Jagdish Narayan Brahmacharya Ashram
- Interactive map of Jagdish Narayan Brahmacharya Ashram

Monastery information
- Other name: Brahmacharya Ashram
- Established: 1963
- Dedication: Vedic learning

People
- Founder: Jagdish Narayan Brahmacharya

Site
- Location: Lagma village, Tardeeh block, Darbhanga district
- Country: India
- Coordinates: 26°11′08″N 86°14′30″E﻿ / ﻿26.1855147°N 86.2417105°E

= Jagdish Narayan Brahmacharya Ashram =

Sanskrit ashram in Mithila

Jagdish Narayan Brahmacharya Ashram (Maithili: जगदीश नारायण ब्रह्मचर्य आश्रम) is a traditional Vedic gurukul in the Mithila region of Bihar in India.
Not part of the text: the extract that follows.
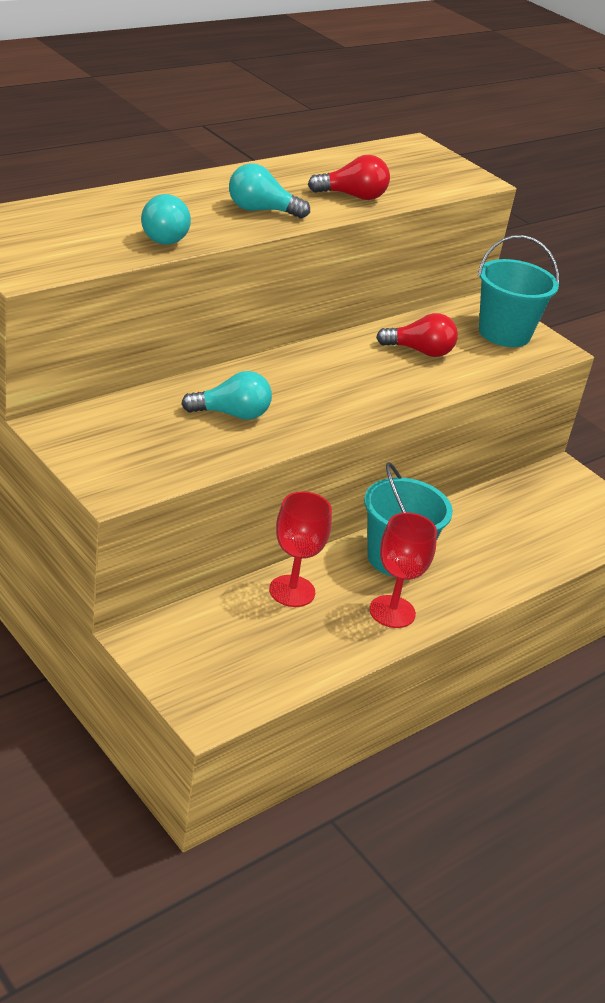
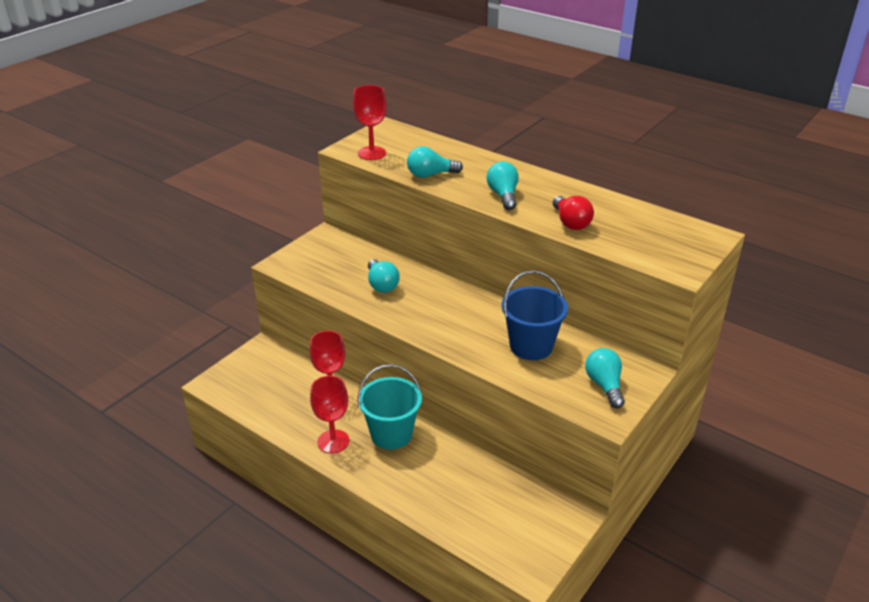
camera: 80 degrees right, 0 degrees up
red light bulb [376,313,458,357] -> blue bucket [502,270,568,360]
turquoise bucket [478,235,559,347] -> turquoise light bulb [585,348,625,408]
none -> red goblet [353,85,386,160]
It is located at Lagma village in the Tardeeh block of the Darbhanga district in Bihar. It is known for imparting traditional Vedic education to Batuka in the region. The ashram holds three Sanskrit education institutions in the campus. The ashram was established in the year 1963 by a Vedic scholar named Jagdish Narayan Brahmacharya. It is also known as Brahmacharya Ashram.